* _Supplied material_:
* * *
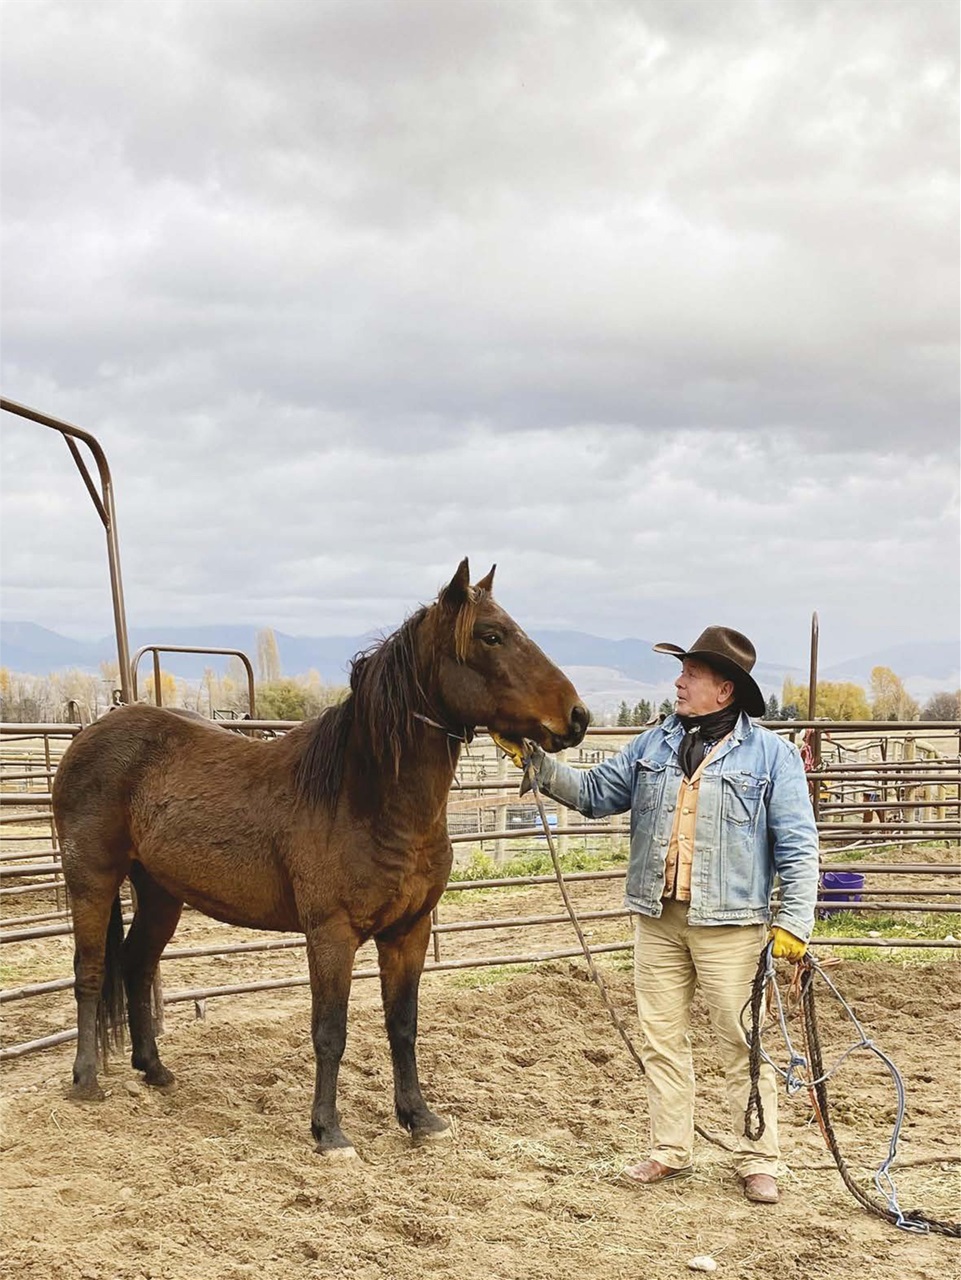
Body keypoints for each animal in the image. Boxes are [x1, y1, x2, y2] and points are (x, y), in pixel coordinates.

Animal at [52, 559, 589, 1157]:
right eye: (491, 636)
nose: (577, 716)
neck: (365, 800)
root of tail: (89, 734)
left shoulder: (409, 931)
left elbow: (403, 1025)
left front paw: (419, 1117)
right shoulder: (331, 934)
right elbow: (330, 1032)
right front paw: (329, 1131)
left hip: (160, 891)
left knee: (138, 964)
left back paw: (154, 1070)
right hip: (92, 880)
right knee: (91, 970)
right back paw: (87, 1080)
* * *
* _Required action_: Please output, exactly, the lines of the listing from the one containing "neck: (365, 800)" through the last, inclusive, and no other lines.

* _Your response_:
neck: (365, 800)
root of tail: (89, 734)
left shoulder: (409, 931)
left elbow: (403, 1025)
left front paw: (419, 1117)
right shoulder: (331, 934)
right elbow: (330, 1032)
right front paw: (329, 1131)
left hip: (160, 891)
left knee: (138, 964)
left back paw: (154, 1070)
right hip: (92, 880)
right knee: (91, 970)
right back paw: (87, 1080)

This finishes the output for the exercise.